◆ Written problem ◆
Reproduce the lines below with "scientific name" renamed to "binomial name" and everything else unchanged, omitting the pictures.

[Items listed in a dataset]
>> BEGIN
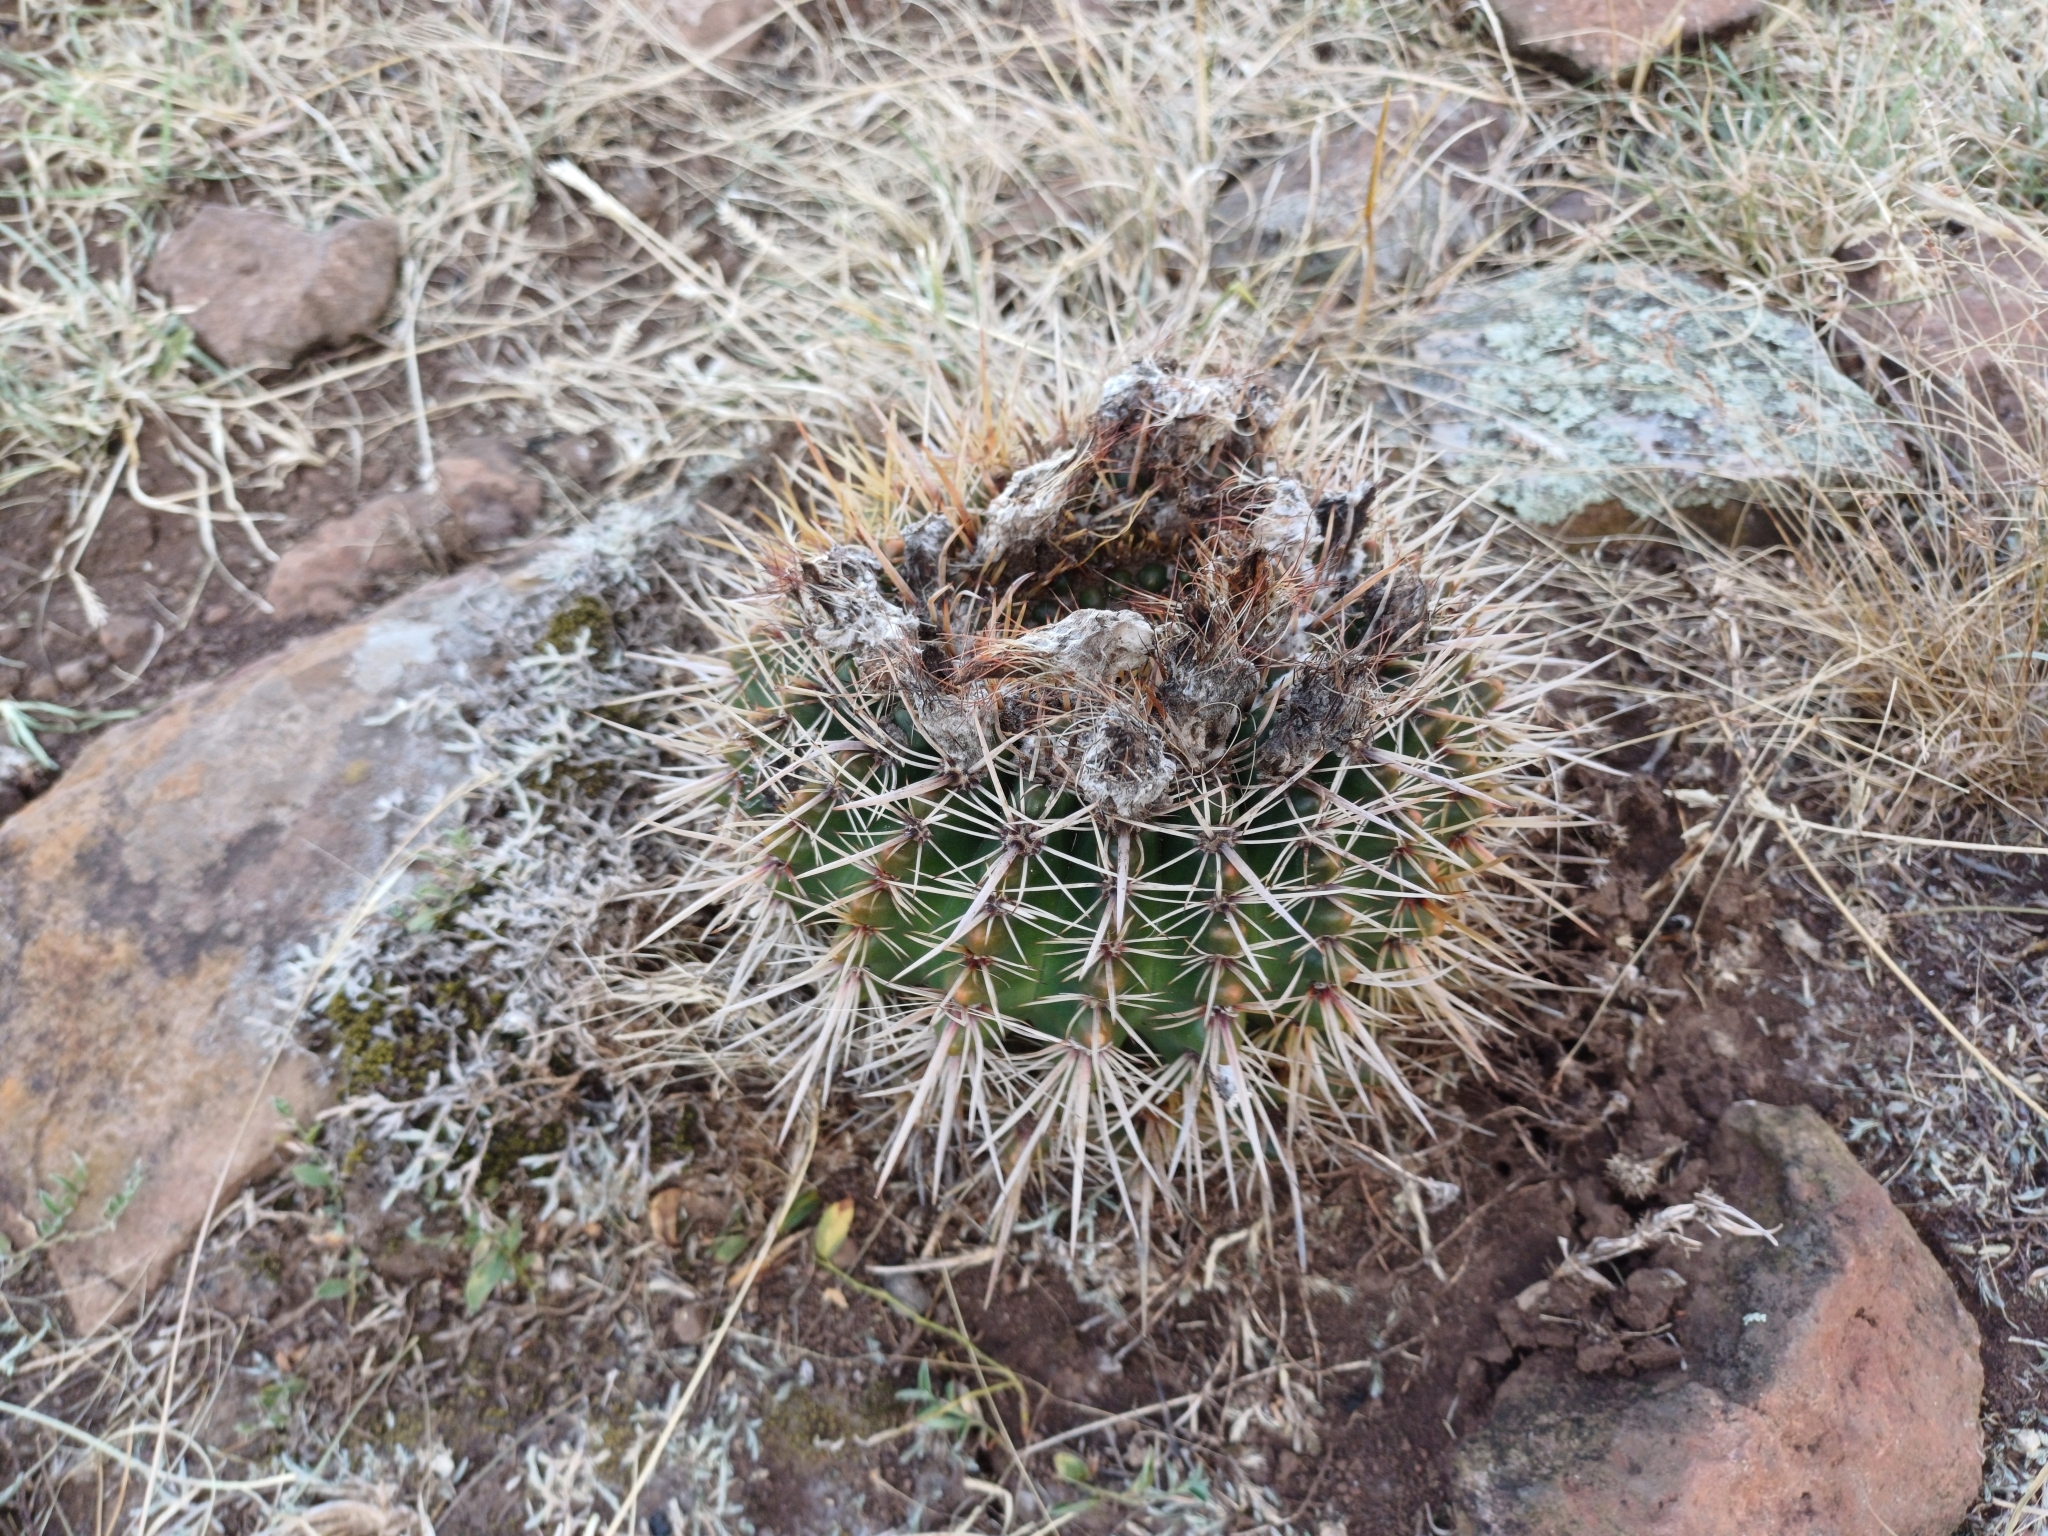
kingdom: Plantae
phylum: Tracheophyta
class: Magnoliopsida
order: Caryophyllales
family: Cactaceae
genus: Parodia
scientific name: Parodia mammulosa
>> END
◆ Result of the task ◆
kingdom: Plantae
phylum: Tracheophyta
class: Magnoliopsida
order: Caryophyllales
family: Cactaceae
genus: Parodia
binomial name: Parodia mammulosa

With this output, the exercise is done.